YWAM Workers Helping After Indian Ocean Disaster - KLTV.com - Tyler, Longview, Jacksonville |ETX News


YWAM Workers Helping After Indian Ocean Disaster

While the death toll is at 3,000 and rising in Bangladesh on the Indian Ocean, the violent storm that ravaged the nation Thursday has left an estimated million people homeless.

Weather disasters, disease, poverty, and overpopulation all are problems seen by relief workers from Youth With A Mission which has headquarters near Lindale.  

"It's one of the densest-populated countries in the world and it's not the poorest of the poor, but there's a great deal of poverty there,"says Dr. Willis Lawton, who just returned from Bangladesh last weekend.

Half the land in the country of 150 million people is 30 feet or less above sea level.  When cyclones and monsoons flood, they create immense disasters.

"We're thinking at least one million homeless -- at least 3,000 are dead -- so the need for food, shelter, water, and medical care is urgent," said Debbie Lascelles, MercyWorks Director at YWAM.

The organization has 35 people in Bangladesh now, they've had contact with them, and the crisis is deepening.

"This has just escalated their [relief] jobs," Lascelles said.

Dr. Willis Lawton, and nurse Karen Youngblood returned from the country last weekend. They had operated clinics in churches there.

"I think it's a constant battle in Bangladesh as far as growing crops, or building houses, or anytime they have a crop growing, they have another flood and it destroys that crop and they have to start over," Youngblood said.

Dr. Lawton saw in an earlier trip, desperation.

"We had riots at three different clinic sites."

With help from other countries, though, the demeanor on his latest trip had changed.

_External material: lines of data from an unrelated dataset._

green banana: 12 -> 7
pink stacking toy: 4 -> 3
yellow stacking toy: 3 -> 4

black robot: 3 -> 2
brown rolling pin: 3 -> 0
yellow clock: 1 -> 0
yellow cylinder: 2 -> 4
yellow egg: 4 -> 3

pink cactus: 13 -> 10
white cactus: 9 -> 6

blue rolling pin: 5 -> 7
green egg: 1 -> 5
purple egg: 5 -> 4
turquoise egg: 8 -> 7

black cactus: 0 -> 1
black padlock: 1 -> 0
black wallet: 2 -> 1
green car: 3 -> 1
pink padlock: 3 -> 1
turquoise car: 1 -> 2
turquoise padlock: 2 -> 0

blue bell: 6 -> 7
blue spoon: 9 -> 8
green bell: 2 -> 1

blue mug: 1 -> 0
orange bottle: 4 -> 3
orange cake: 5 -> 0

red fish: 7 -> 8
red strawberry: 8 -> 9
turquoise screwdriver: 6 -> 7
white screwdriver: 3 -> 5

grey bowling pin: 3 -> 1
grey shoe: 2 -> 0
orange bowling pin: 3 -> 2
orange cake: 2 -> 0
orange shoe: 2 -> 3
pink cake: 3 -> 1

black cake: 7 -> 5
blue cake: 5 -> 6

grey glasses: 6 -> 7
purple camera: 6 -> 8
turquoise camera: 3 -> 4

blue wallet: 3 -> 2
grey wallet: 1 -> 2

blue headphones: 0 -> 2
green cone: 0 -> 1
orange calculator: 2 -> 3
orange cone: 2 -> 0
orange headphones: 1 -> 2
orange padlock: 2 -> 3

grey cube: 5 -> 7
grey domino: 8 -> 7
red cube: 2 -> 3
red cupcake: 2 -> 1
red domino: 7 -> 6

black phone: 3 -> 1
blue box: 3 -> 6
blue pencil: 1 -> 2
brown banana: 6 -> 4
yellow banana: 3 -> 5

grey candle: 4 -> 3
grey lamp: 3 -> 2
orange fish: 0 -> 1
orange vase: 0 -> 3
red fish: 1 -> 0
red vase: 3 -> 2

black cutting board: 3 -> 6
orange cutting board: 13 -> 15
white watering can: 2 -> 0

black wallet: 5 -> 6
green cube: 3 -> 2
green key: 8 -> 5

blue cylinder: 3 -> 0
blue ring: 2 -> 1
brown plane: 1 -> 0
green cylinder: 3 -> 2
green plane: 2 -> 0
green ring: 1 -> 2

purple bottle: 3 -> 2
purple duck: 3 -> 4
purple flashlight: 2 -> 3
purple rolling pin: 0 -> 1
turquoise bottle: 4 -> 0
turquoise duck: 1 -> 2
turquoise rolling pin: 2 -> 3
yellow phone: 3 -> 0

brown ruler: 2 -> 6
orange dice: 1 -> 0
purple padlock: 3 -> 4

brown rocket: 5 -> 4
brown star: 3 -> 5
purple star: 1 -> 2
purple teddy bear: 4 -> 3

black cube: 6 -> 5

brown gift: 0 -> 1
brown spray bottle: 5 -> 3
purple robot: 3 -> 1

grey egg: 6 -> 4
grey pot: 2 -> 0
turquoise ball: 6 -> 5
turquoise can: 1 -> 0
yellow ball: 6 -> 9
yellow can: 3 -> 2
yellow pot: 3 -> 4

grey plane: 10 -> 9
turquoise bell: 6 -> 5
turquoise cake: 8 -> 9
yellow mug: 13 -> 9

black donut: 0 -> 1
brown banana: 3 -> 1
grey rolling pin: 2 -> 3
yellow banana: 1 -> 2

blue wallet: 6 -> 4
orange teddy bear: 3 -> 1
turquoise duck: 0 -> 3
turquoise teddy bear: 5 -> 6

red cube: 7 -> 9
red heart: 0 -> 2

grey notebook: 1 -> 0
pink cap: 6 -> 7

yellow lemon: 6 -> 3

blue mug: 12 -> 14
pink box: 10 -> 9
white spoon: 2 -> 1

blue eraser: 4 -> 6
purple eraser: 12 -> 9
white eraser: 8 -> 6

"I think the people changed somewhat.  I think the living situation changed.  There was a lot more construction going on this time," Lawton said.

Now this cyclone has changed everything.  The clinic workers had been treating diseases like tuberculosis. Of course now, the focus will shift to water-borne diseases like cholera and dysentery, which are bound to develop over the next few weeks.